EXCERPT TO READ:
TacUMI:
A Multi-Modal Universal Manipulation Interface for Contact-Rich Tasks

Abstract

Task decomposition is critical for understanding and learning complex long-horizon manipulation tasks. Especially for tasks involving rich physical interactions, relying solely on visual observations and robot proprioceptive information often fails to reveal the underlying event transitions. This raises the requrement for efficient collection of high-quality multi-modal data as well as robust segmentation method to decompose demonstrations into meaningful modules.

Building on the idea of the handheld demonstration device Universal Manipulation Interface (UMI), we introduce TacUMI, a multi-modal data collection system that integrates additionally ViTac sensors, force–torque sensor, and pose tracker into a compact, robot-compatible gripper design, which enables synchronized acquisition of all these modalities during human demonstrations. We then propose a multi-modal segmentation framework that leverages temporal models to detect semantically meaningful event boundaries in sequential manipulations. Evaluation on a challenging cable mounting task shows more than 90% segmentation accuracy and highlights a remarkable improvement with more modalities, which validates that TacUMI establishes a practical foundation for both scalable collection and segmentation of multi-modal demonstrations in contact-rich tasks.

1. Hardware Design

TacUMI is a handheld platform designed for synchronized multi-modal data collection in long-horizon, contact-rich tasks. The system integrates a 6D force–torque sensor, a Vive tracker, and ViTac sensor on fingertips. A continuous self-locking mechanism allows stable grasps without sustained trigger pressure, ensuring that force–torque readings reflect only external interactions.

SHORT PROBLEM 1: Duplicate the stretch of the TacUMI text from "1. Hardware Design" through "only external interactions.".
SHORT PROBLEM 2: Under its Hardware Design heading, which sensing components does the TacUMI text say the system integrates?

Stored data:

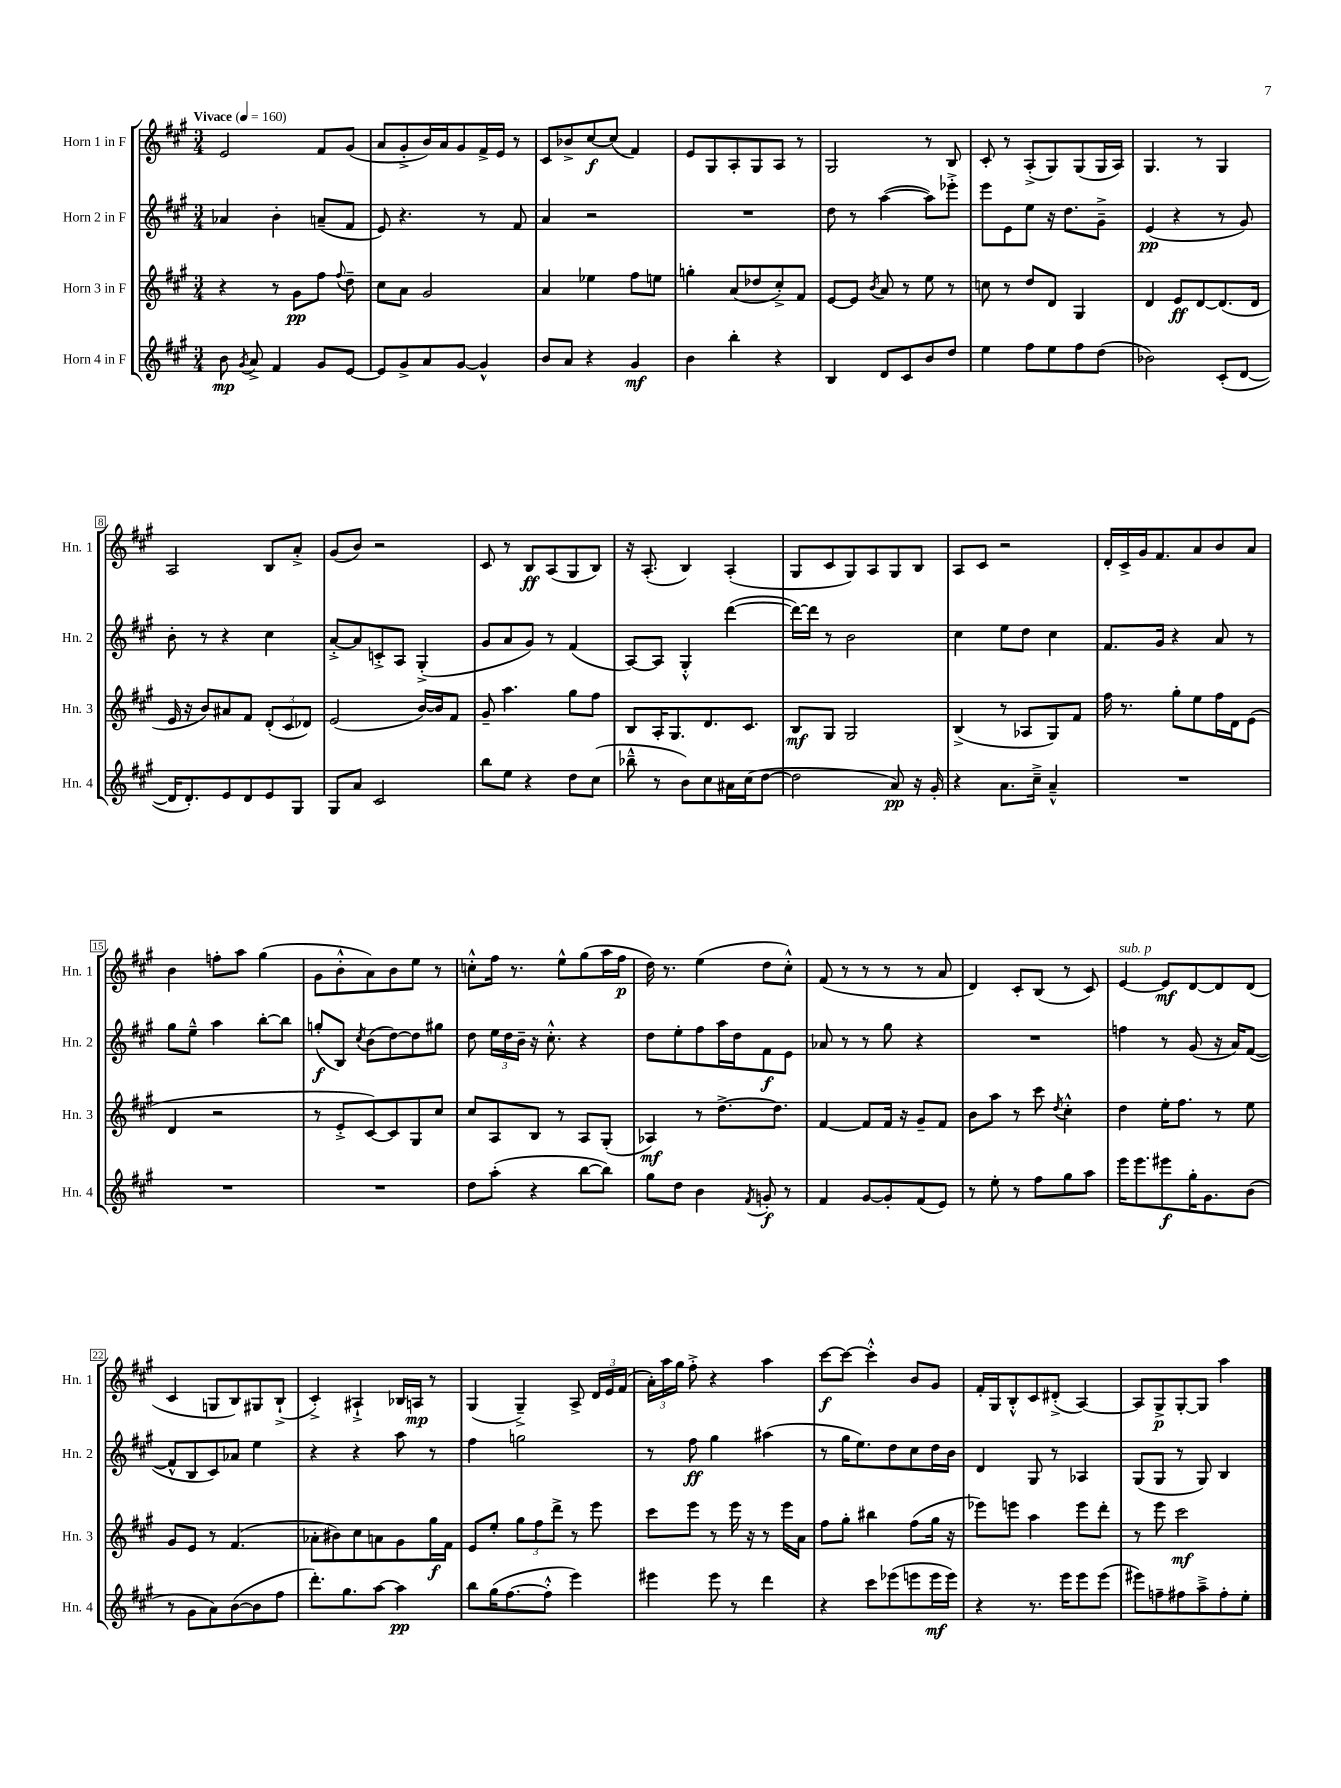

**kern	**dynam	**kern	**dynam	**kern	**dynam	**kern	**dynam
*part4	*part4	*part3	*part3	*part2	*part2	*part1	*part1
*staff4	*staff4	*staff3	*staff3	*staff2	*staff2	*staff1	*staff1
*I"Horn 4 in F	*	*I"Horn 3 in F	*	*I"Horn 2 in F	*	*I"Horn 1 in F	*
*I'Hn. 4	*	*I'Hn. 3	*	*I'Hn. 2	*	*I'Hn. 1	*
*clefG2	*	*clefG2	*	*clefG2	*	*clefG2	*
*k[f#c#g#]	*	*k[f#c#g#]	*	*k[f#c#g#]	*	*k[f#c#g#]	*
*M3/4	*	*M3/4	*	*M3/4	*	*M3/4	*
*MM160	*	*MM160	*	*MM160	*	*MM160	*
=1	=1	=1	=1	=1	=1	=1	=1
!	!	!	!	!	!	!LO:TX:a:B:t=Vivace	!
8b\	mp	4r	.	4a-X/	.	2e/	.
8qg#/	.	.	.	.	.	.	.
8a^/	.	.	.	.	.	.	.
4f#/	.	8r	.	4b'\	.	.	.
.	.	8g#\L	pp	.	.	.	.
8g#/L	.	8ff#\J	.	(8an~/L	.	8f#/L	.
.	.	8qqff#/	.	.	.	.	.
[8e/J	.	8dd~\	.	8f#/J	.	(8g#/J	.
=2	=2	=2	=2	=2	=2	=2	=2
8e/L]	.	8cc#\L	.	8e/)	.	8a/L	.
8g#^/	.	8a\J	.	4.r	.	8g#'^/	.
8a/	.	2g#/	.	.	.	16b/L)	.
.	.	.	.	.	.	16a/J	.
[8g#/J	.	.	.	.	.	8g#/	.
4g#^^/]	.	.	.	8r	.	16f#^/L	.
.	.	.	.	.	.	16e/JJ	.
.	.	.	.	8f#/	.	8r	.
=3	=3	=3	=3	=3	=3	=3	=3
8b/L	.	4a/	.	4a/	.	8c#/L	.
8a/J	.	.	.	.	.	8b-X^/	.
4r	.	4ee-X\	.	2r	.	[8cc#/	f
.	.	.	.	.	.	(8cc#/J]	.
4g#/	mf	8ff#\L	.	.	.	4f#/)	.
.	.	8een\J	.	.	.	.	.
=4	=4	=4	=4	=4	=4	=4	=4
4b\	.	4ggn'\	.	2.r	.	8e/L	.
.	.	.	.	.	.	8G#/	.
4bb'\	.	(8a/L	.	.	.	8A'/	.
.	.	8dd-X/	.	.	.	8G#/	.
4r	.	8cc#'^/)	.	.	.	8A/J	.
.	.	8f#/J	.	.	.	8r	.
=5	=5	=5	=5	=5	=5	=5	=5
4B/	.	[8e/L	.	8dd\	.	2G#/	.
.	.	8e/J]	.	8r	.	.	.
.	.	8qb/	.	.	.	.	.
8d/L	.	8a/	.	([4aa\	.	.	.
8c#/	.	8r	.	.	.	.	.
8b/	.	8ee\	.	8aa\L])	.	8r	.
8dd/J	.	8r	.	8eee-X'^\J	.	8B/	.
=6	=6	=6	=6	=6	=6	=6	=6
4ee\	.	8ccn\	.	8eee\L	.	8c#'/	.
.	.	8r	.	8e\	.	8r	.
8ff#\L	.	8dd/L	.	8ee\J	.	(8A'^/L	.
8ee\	.	8d/J	.	16r	.	8G#/)	.
.	.	.	.	8.dd\L	.	.	.
8ff#\	.	4G#/	.	.	.	(8G#/	.
(8dd\J	.	.	.	8g#~^\J	.	16G#/L	.
.	.	.	.	.	.	16A/JJ)	.
=7	=7	=7	=7	=7	=7	=7	=7
2b-X\)	.	4d/	.	(4e/	pp	4.G#/	.
.	.	8e/L	ff	4r	.	.	.
.	.	[8d/	.	.	.	8r	.
(8c#'/L	.	(8.d/]	.	8r	.	4G#/	.
[8d/J	.	.	.	8g#/)	.	.	.
.	.	16d/Jk	.	.	.	.	.
!!LO:LB:g=z
=8	=8	=8	=8	=8	=8	=8	=8
16d/KL]	.	16e/	.	8b'\	.	2A/	.
8.d'/)	.	16r	.	.	.	.	.
.	.	8b/L)	.	8r	.	.	.
8e/	.	8a#X/	.	4r	.	.	.
8d/	.	8f#/J	.	.	.	.	.
8e/	.	(12d'/L	.	4cc#\	.	8B/L	.
.	.	12c#/	.	.	.	.	.
8G#/J	.	.	.	.	.	8a'^/J	.
.	.	12d-X/J)	.	.	.	.	.
=9	=9	=9	=9	=9	=9	=9	=9
8G#/L	.	(2e/	.	[8a'^/L	.	(8g#/L	.
8a/J	.	.	.	8a/]	.	8b/J)	.
2c#/	.	.	.	8cn'^/	.	2r	.
.	.	.	.	8A/J	.	.	.
.	.	[16b/LL)	.	(4G#'^/	.	.	.
.	.	16b/J]	.	.	.	.	.
.	.	8f#/J	.	.	.	.	.
=10	=10	=10	=10	=10	=10	=10	=10
8bb\L	.	8g#~/	.	8g#/L	.	8c#/	.
8ee\J	.	4.aa\	.	8a/	.	8r	.
4r	.	.	.	8g#/J)	.	8B/L	ff
.	.	.	.	8r	.	(8A/	.
8dd\L	.	8gg#\L	.	(4f#/	.	8G#/	.
(8cc#\J	.	8ff#\J	.	.	.	8B/J)	.
=11	=11	=11	=11	=11	=11	=11	=11
8bb-X~^^\	.	8B/L	.	[8A/L)	.	16r	.
.	.	.	.	.	.	(8.A'/	.
8r	.	16A'/K	.	8A/J]	.	.	.
.	.	8.G#/	.	.	.	.	.
8b\L)	.	.	.	4G#'^^/	.	4B/)	.
8cc#\	.	8.d/	.	.	.	.	.
16a#X\L	.	.	.	([4ddd\	.	(4A'/	.
(16cc#\J	.	8.c#/J	.	.	.	.	.
[8dd\J	.	.	.	.	.	.	.
=12	=12	=12	=12	=12	=12	=12	=12
2dd\]	.	8B/L	mf	16ddd\LL_)	.	8G#/L	.
.	.	.	.	16ddd\JJ]	.	.	.
.	.	8G#/J	.	8r	.	8c#/	.
.	.	2G#/	.	2b\	.	8G#/)	.
.	.	.	.	.	.	8A/	.
8a/)	pp	.	.	.	.	8G#/	.
16r	.	.	.	.	.	8B/J	.
16g#'/	.	.	.	.	.	.	.
=13	=13	=13	=13	=13	=13	=13	=13
4r	.	(4B^/	.	4cc#\	.	8A/L	.
.	.	.	.	.	.	8c#/J	.
8.a\L	.	8r	.	8ee\L	.	2r	.
.	.	8A-X/L	.	8dd\J	.	.	.
16cc#~^\Jk	.	.	.	.	.	.	.
4a~^^/	.	8G#/)	.	4cc#\	.	.	.
.	.	8f#/J	.	.	.	.	.
=14	=14	=14	=14	=14	=14	=14	=14
2.r	.	16ff#\	.	8.f#/L	.	16d'/LL	.
.	.	8.r	.	.	.	16c#^/	.
.	.	.	.	.	.	16g#/J	.
.	.	.	.	16g#/Jk	.	8.f#/	.
.	.	8gg#'\L	.	4r	.	.	.
.	.	8ee\	.	.	.	8a/	.
.	.	16ff#\L	.	8a/	.	8b/	.
.	.	16d\J	.	.	.	.	.
.	.	(8e\J	.	8r	.	8a/J	.
!!LO:LB:g=z
=15	=15	=15	=15	=15	=15	=15	=15
2.r	.	4d/	.	8gg#\L	.	4b\	.
.	.	.	.	8ee~^^\J	.	.	.
.	.	2r	.	4aa\	.	8ffn'\L	.
.	.	.	.	.	.	8aa\J	.
.	.	.	.	[8bb'\L	.	(4gg#\	.
.	.	.	.	8bb\J]	.	.	.
=16	=16	=16	=16	=16	=16	=16	=16
2.r	.	8r	.	(8ggn'/L	f	8g#\L	.
.	.	8e'^/L	.	8B/J)	.	8b'^^\	.
.	.	.	.	8qcc#/	.	.	.
.	.	[8c#/)	.	(8b\L	.	8a\)	.
.	.	8c#/]	.	[8dd\)	.	8b\	.
.	.	8G#/	.	8dd\]	.	8ee\J	.
.	.	8cc#/J	.	8gg#X\J	.	8r	.
=17	=17	=17	=17	=17	=17	=17	=17
8dd\L	.	8cc#/L	.	8dd\	.	8ccn'^^\L	.
(8aa'\J	.	8A/	.	24ee\LL	.	16ff#\Jk	.
.	.	.	.	24dd\	.	.	.
.	.	.	.	.	.	8.r	.
.	.	.	.	24b~\JJ	.	.	.
4r	.	8B/J	.	16r	.	.	.
.	.	.	.	8.cc#'^^\	.	.	.
.	.	8r	.	.	.	8ee^^\L	.
[8bb\L	.	8A/L	.	4r	.	(8gg#\	.
8bb\J])	.	(8G#'/J	.	.	.	16aa\L	.
.	.	.	.	.	.	16ff#\JJ	p
=18	=18	=18	=18	=18	=18	=18	=18
8gg#\L	.	4A-X/)	mf	8dd\L	.	16dd\)	.
.	.	.	.	.	.	8.r	.
8dd\J	.	.	.	8ee'\	.	.	.
4b\	.	8r	.	8ff#\	.	(4ee\	.
.	.	[8.dd^\L	.	16aa\L	.	.	.
.	.	.	.	16dd\J	.	.	.
8qf#/	.	.	.	.	.	.	.
8gn'/	f	.	.	8f#\	f	8dd\L	.
.	.	8.dd\J]	.	.	.	.	.
8r	.	.	.	8e\J	.	8cc#'^^\J)	.
=19	=19	=19	=19	=19	=19	=19	=19
4f#/	.	[4f#/	.	8a-X/	.	(8f#/	.
.	.	.	.	8r	.	8r	.
[8g#/L	.	8f#/L]	.	8r	.	8r	.
8g#'/]	.	16f#/Jk	.	8gg#\	.	8r	.
.	.	16r	.	.	.	.	.
(8f#/	.	8g#~/L	.	4r	.	8r	.
8e/J)	.	8f#/J	.	.	.	8a/	.
=20	=20	=20	=20	=20	=20	=20	=20
8r	.	8b\L	.	2.r	.	4d/)	.
8ee'\	.	8aa\J	.	.	.	.	.
8r	.	8r	.	.	.	8c#'/L	.
8ff#\L	.	8ccc#\	.	.	.	(8B/J	.
.	.	8qdd/	.	.	.	.	.
8gg#\	.	4cc#'^^\	.	.	.	8r	.
8aa\J	.	.	.	.	.	8c#/)	.
=21	=21	=21	=21	=21	=21	=21	=21
!	!	!	!	!	!	!LO:TX:a:i:t=sub. p	!
16eee\KL	.	4dd\	.	4ffn\	.	[4e/	.
8.eee\	.	.	.	.	.	.	.
8eee#X\	f	16ee'\KL	.	8r	.	8e/L]	mf
.	.	8.ff#\J	.	.	.	.	.
16gg#'\K	.	.	.	(8g#/	.	[8d/	.
8.g#\	.	.	.	.	.	.	.
.	.	8r	.	16r	.	8d/]	.
.	.	.	.	16a/KL)	.	.	.
(8b\J	.	8ee\	.	([8f#/J	.	(8d/J	.
!!LO:LB:g=z
=22	=22	=22	=22	=22	=22	=22	=22
8r	.	8g#/L	.	8f#^^/L]	.	4c#/	.
8g#\L	.	8e/J	.	8B/	.	.	.
8a\)	.	8r	.	8c#/)	.	8Gn/L	.
([8b\	.	(4.f#/	.	8a-X/J	.	8B/)	.
8b\]	.	.	.	4ee\	.	8G#X/	.
8ff#\J	.	.	.	.	.	(8B`^/J	.
=23	=23	=23	=23	=23	=23	=23	=23
8.ddd'\L)	.	8a-X'\L	.	4r	.	4c#'^/)	.
.	.	8b#X\)	.	.	.	.	.
8.gg#\	.	.	.	.	.	.	.
.	.	8cc#\	.	4r	.	4A#X`^/	.
[8aa\J	.	8an\	.	.	.	.	.
4aa\]	pp	8g#\	.	8aa\	.	16B-X/LL	.
.	.	.	.	.	.	16An/JJ	mp
.	.	16gg#\L	f	8r	.	8r	.
.	.	16f#\JJ	.	.	.	.	.
=24	=24	=24	=24	=24	=24	=24	=24
8bb\L	.	8e/L	.	4ff#\	.	(4G#/	.
(16gg#\K	.	8ee'/J	.	.	.	.	.
[8.ff#\	.	.	.	.	.	.	.
.	.	12gg#\L	.	2ggn\	.	4G#~^/)	.
.	.	12ff#\	.	.	.	.	.
8ff#'^^\J]	.	.	.	.	.	.	.
.	.	12ddd^\J	.	.	.	.	.
4eee\)	.	8r	.	.	.	8A^/	.
.	.	8eee\	.	.	.	24d/LL	.
.	.	.	.	.	.	24e/	.
.	.	.	.	.	.	(24f#/JJ	.
=25	=25	=25	=25	=25	=25	=25	=25
4eee#X\	.	8ccc#\L	.	8r	.	24a'\LL)	.
.	.	.	.	.	.	24aa\	.
.	.	.	.	.	.	24gg#\JJ	.
.	.	8eee\J	.	8ff#\	ff	8ff#'^\	.
8eee#\	.	8r	.	4gg#\	.	4r	.
8r	.	16eee\	.	.	.	.	.
.	.	16r	.	.	.	.	.
4ddd\	.	8r	.	(4aa#X\	.	4aa\	.
.	.	16eee\LL	.	.	.	.	.
.	.	16a\JJ	.	.	.	.	.
=26	=26	=26	=26	=26	=26	=26	=26
4r	.	8ff#\L	.	8r	.	[8ccc#\L	f
.	.	8gg#'\J	.	16gg#\KL	.	8ccc#\J_	.
.	.	.	.	8.ee\)	.	.	.
8ccc#\L	.	4bb#X\	.	.	.	4ccc#'^^\]	.
(8eee-X\	.	.	.	8dd\	.	.	.
8eeen\	.	(8ff#\L	.	8cc#\	.	8b/L	.
16eee\L	mf	16gg#\Jk	.	16dd\L	.	8g#/J	.
16eee\JJ)	.	16r	.	16b\JJ	.	.	.
=27	=27	=27	=27	=27	=27	=27	=27
4r	.	8eee-X\L)	.	4d/	.	16f#'/LL	.
.	.	.	.	.	.	16G#/J	.
.	.	8eeen\J	.	.	.	8B'^^/	.
8.r	.	4aa\	.	8G#/	.	8c#/	.
.	.	.	.	8r	.	(8d#X'^/J	.
16eee\KL	.	.	.	.	.	.	.
8eee\	.	8eee\L	.	4A-X/	.	[4A/)	.
(8eee\J	.	8ddd'\J	.	.	.	.	.
=28	=28	=28	=28	=28	=28	=28	=28
8eee#X\L)	.	8r	.	(8G#/L	.	8A/L]	.
8ffn~\	.	8eee\	.	8G#/J	.	8G#^/	p
8ff#X\	.	2ccc#\	mf	8r	.	[8G#'/	.
8aa~^\	.	.	.	8G#/)	.	8G#/J]	.
8ff#'\	.	.	.	4B/	.	4aa\	.
8ee'\J	.	.	.	.	.	.	.
==	==	==	==	==	==	==	==
*-	*-	*-	*-	*-	*-	*-	*-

OUTPUT 1:
1. Hardware Design

TacUMI is a handheld platform designed for synchronized multi-modal data collection in long-horizon, contact-rich tasks. The system integrates a 6D force–torque sensor, a Vive tracker, and ViTac sensor on fingertips. A continuous self-locking mechanism allows stable grasps without sustained trigger pressure, ensuring that force–torque readings reflect only external interactions.

OUTPUT 2:
- a 6D force–torque sensor
- a Vive tracker
- a ViTac sensor on the fingertips